Of note, the 2 non-steroidal mineralocorticoid receptor agonist trials were FIDELIO-DKD and FIGARO-DKD. The GLP-1 receptor agonist trials were ELIXA, LEADER, SUSTAIN-6, EXSCEL, Harmony Outcomes, REWIND, PIONEER 6, and AMPLITUDE-O.
Upon analysis, results suggested combination therapy with SGLT2 inhibitors, GLP-1 receptor agonists, and non-steroidal mineralocorticoid receptor antagonist was associated with a 35% reduction in risk of the study’s primary major adverse cardiovascular events endpoint of nonfatal myocardial infarction, nonfatal stroke or cardiovascular death relative to conventional care. Investigators highlighted the corresponding estimated absolute risk reduction over 3 years was 4.4% (95% Confidence Interval [CI], 3.0-5.7), with a number-needed-to-treat of 23 (95% CI, 18-33).
Investigators also pointed out, for a 50-year-old commencing combination therapy, estimated MACE event-free survival was 21.1 years compared to 17.9 years for conventional care (3.2 years gained; 95% CI 2.1-4.3). Projected gains were observed for survival free from heart failure hospitalization (3.2 years; 95% CI, 2.4-4.0), CKD progression (5.5 years; 95% CI, 4.0-6.7), cardiovascular death (2.2 years; 95% CI, 1.2-3.0) and all-cause death (2.4 years; 95% CI, 1.4-3.4).
Additional analysis performed assuming 50% additive effects of combination therapy indicated attenuated, but clinically relevant, gains in event-free survival for major adverse cardiovascular events (2.4 years, 95% CI 1.1-3.5), CKD progression (4.5 years, 95% CI 2.8-5.9), and all-cause mortality (1.8 years, 95% CI 0.7-2.8).

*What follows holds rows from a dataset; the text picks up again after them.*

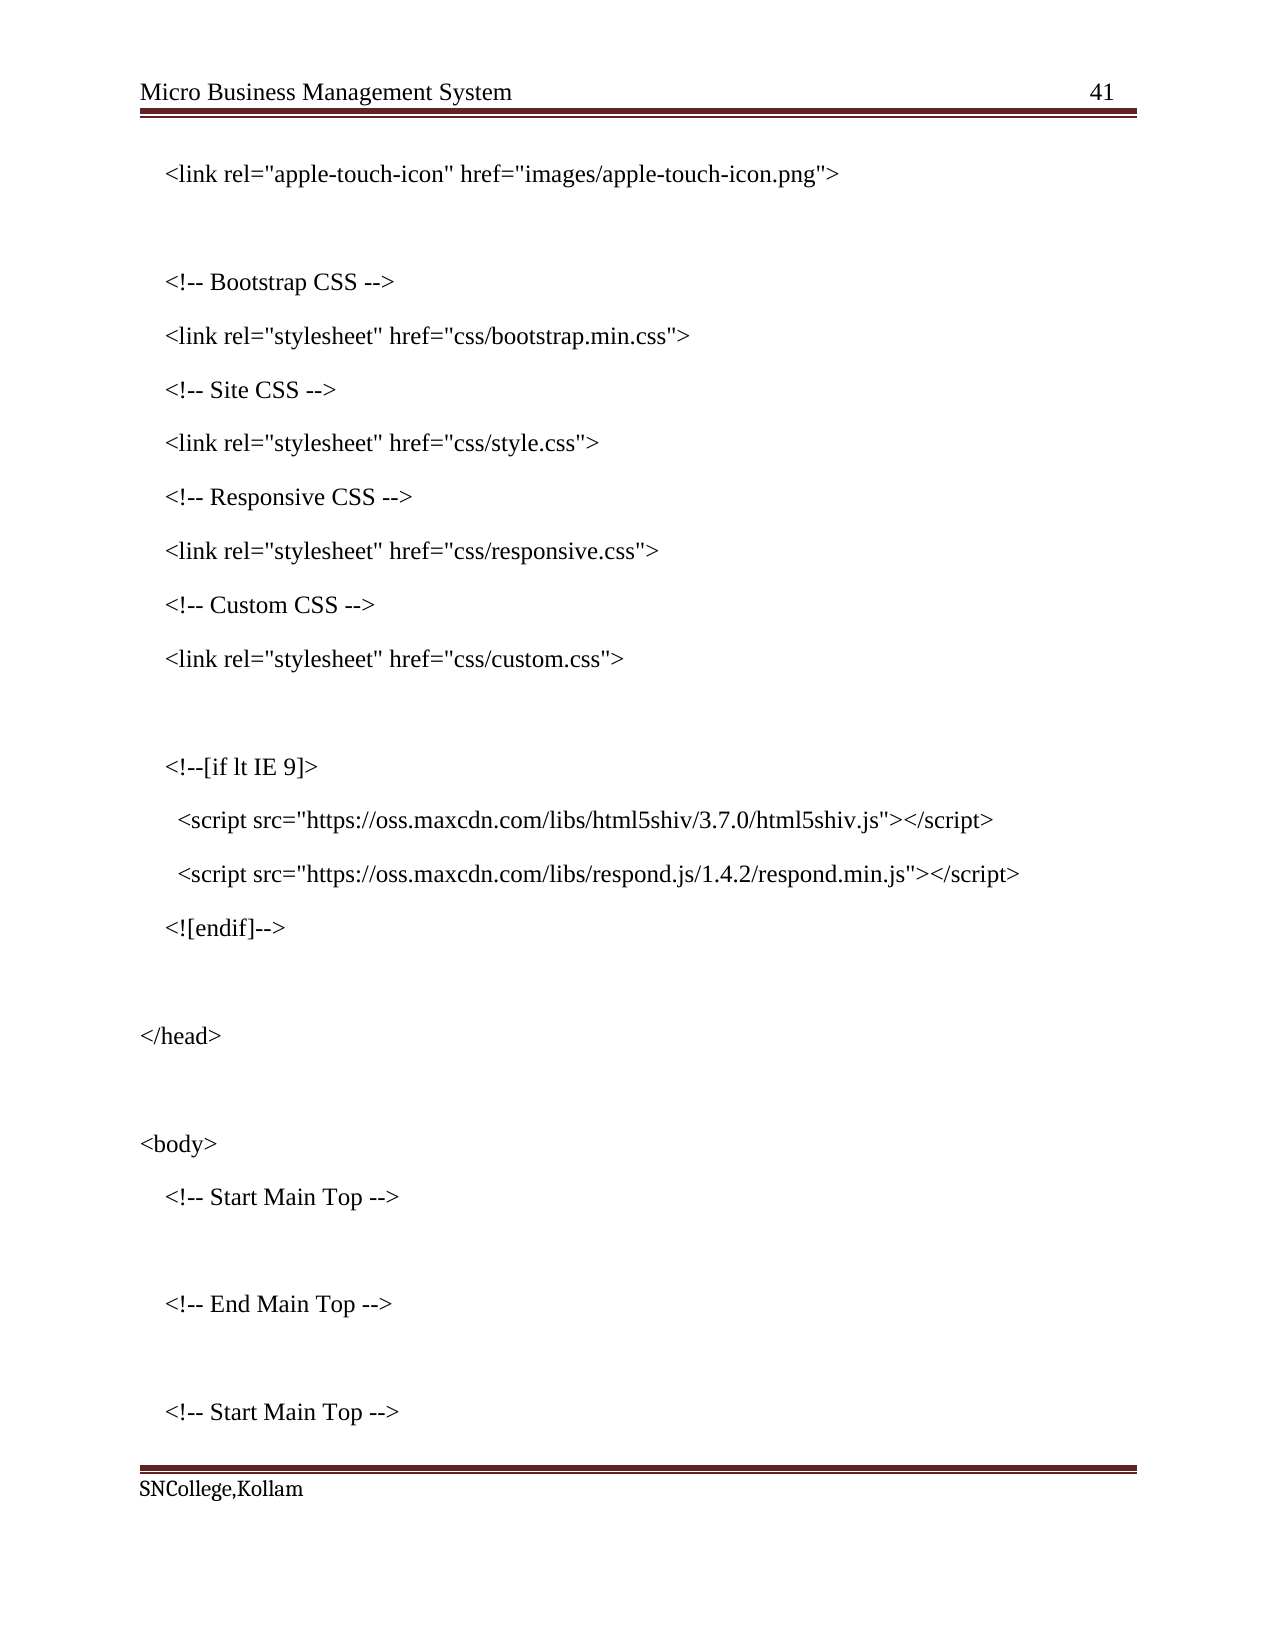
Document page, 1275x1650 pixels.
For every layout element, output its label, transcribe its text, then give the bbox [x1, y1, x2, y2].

text <!-- Responsive CSS --> [139, 482, 1137, 511]
text <link rel="stylesheet" href="css/bootstrap.min.css"> [139, 321, 1137, 349]
text <link rel="stylesheet" href="css/style.css"> [139, 428, 1137, 457]
text <!-- Site CSS --> [139, 375, 1137, 403]
text <link rel="stylesheet" href="css/responsive.css"> [139, 536, 1137, 565]
text <!-- Custom CSS --> [139, 590, 1137, 619]
text <!-- Start Main Top --> [139, 1397, 1137, 1426]
text <body> [139, 1129, 1137, 1157]
text <!--[if lt IE 9]> [139, 752, 1137, 780]
text <link rel="apple-touch-icon" href="images/apple-touch-icon.png"> [139, 159, 1137, 188]
text <!-- Bootstrap CSS --> [139, 267, 1137, 296]
text <script src="https://oss.maxcdn.com/libs/respond.js/1.4.2/respond.min.js"></script> [139, 859, 1137, 888]
text <script src="https://oss.maxcdn.com/libs/html5shiv/3.7.0/html5shiv.js"></script> [139, 806, 1137, 834]
text <!-- Start Main Top --> [139, 1182, 1137, 1211]
text <link rel="stylesheet" href="css/custom.css"> [139, 644, 1137, 673]
text <![endif]--> [139, 913, 1137, 942]
text </head> [139, 1021, 1137, 1050]
text <!-- End Main Top --> [139, 1289, 1137, 1318]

Learn more about the study and how it informs the management of patients with type 2 diabetes, check out our interview with lead investigator Brendon Neuen, MBBS, PhD, nephrologist and director of the Kidney Trials Unit at Royal North Shore Hospital.
Relevant disclosures for Neuen include AstraZeneca, Bayer, Boehringer and Ingelheim, and Janssen.
References:
Neuen BL, Heerspink HJ, Vart P, et al. Estimated Lifetime Cardiovascular, Kidney and Mortality Benefits of Combination Treatment With SGLT2 Inhibitors, GLP-1 Receptor Agonists, and Non-steroidal MRA Compared With Conventional Care in Patients With Type 2 Diabetes and Albuminuria. Paper presented at: American Heart Association Scientific Sessions 2023; November 10 - 13; Philadelphia, PA. Accessed November 12, 2023.